[SOURCE MATERIAL Boundary: Start]

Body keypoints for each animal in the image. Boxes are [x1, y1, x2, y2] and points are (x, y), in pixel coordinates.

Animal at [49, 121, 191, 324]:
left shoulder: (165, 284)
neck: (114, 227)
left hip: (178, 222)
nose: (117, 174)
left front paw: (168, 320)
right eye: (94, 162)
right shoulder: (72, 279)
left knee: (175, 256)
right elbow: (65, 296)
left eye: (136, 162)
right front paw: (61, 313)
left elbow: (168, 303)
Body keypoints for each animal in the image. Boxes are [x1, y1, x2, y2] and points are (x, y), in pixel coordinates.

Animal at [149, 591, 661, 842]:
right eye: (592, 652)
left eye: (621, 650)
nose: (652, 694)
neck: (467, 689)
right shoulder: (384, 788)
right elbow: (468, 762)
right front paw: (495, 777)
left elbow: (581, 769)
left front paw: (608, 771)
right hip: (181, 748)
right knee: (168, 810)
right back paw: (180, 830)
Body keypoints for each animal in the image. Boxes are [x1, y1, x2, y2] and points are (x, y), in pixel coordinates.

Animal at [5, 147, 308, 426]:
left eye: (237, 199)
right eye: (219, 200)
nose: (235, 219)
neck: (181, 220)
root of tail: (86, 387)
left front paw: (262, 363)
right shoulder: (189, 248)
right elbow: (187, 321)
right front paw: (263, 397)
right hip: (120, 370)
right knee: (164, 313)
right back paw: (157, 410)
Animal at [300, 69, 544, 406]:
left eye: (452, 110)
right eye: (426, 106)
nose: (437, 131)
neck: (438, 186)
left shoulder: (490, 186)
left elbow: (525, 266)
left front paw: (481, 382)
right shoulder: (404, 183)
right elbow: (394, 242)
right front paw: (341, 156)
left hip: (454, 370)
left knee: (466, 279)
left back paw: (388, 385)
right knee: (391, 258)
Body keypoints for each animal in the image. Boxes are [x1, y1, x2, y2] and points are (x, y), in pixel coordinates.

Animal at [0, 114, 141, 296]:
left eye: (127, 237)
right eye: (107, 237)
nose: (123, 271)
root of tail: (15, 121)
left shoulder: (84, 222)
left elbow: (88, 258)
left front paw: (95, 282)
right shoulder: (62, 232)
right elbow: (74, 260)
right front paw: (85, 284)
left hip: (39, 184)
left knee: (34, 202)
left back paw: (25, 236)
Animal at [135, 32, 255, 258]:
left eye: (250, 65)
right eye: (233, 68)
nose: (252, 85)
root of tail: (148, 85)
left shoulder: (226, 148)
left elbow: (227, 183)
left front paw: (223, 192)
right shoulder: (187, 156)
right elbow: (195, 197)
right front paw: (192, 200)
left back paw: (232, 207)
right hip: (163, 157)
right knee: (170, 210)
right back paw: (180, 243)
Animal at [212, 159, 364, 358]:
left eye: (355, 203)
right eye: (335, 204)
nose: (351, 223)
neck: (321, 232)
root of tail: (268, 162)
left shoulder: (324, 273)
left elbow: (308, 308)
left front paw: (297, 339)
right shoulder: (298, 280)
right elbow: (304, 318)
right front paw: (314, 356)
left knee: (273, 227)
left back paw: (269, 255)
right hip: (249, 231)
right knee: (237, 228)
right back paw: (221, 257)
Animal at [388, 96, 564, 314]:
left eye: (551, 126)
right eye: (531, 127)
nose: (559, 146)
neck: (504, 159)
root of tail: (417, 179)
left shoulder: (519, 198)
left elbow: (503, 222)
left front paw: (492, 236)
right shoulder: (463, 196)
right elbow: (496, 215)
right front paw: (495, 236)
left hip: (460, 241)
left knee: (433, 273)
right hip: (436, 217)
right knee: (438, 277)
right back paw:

[SOURCE MATERIAL Boundary: End]

EXERCISE DESCRIPTION »
If a line in the data contains the string "back", count it, then give the total and nothing else.

RESULT OF THE TASK »
9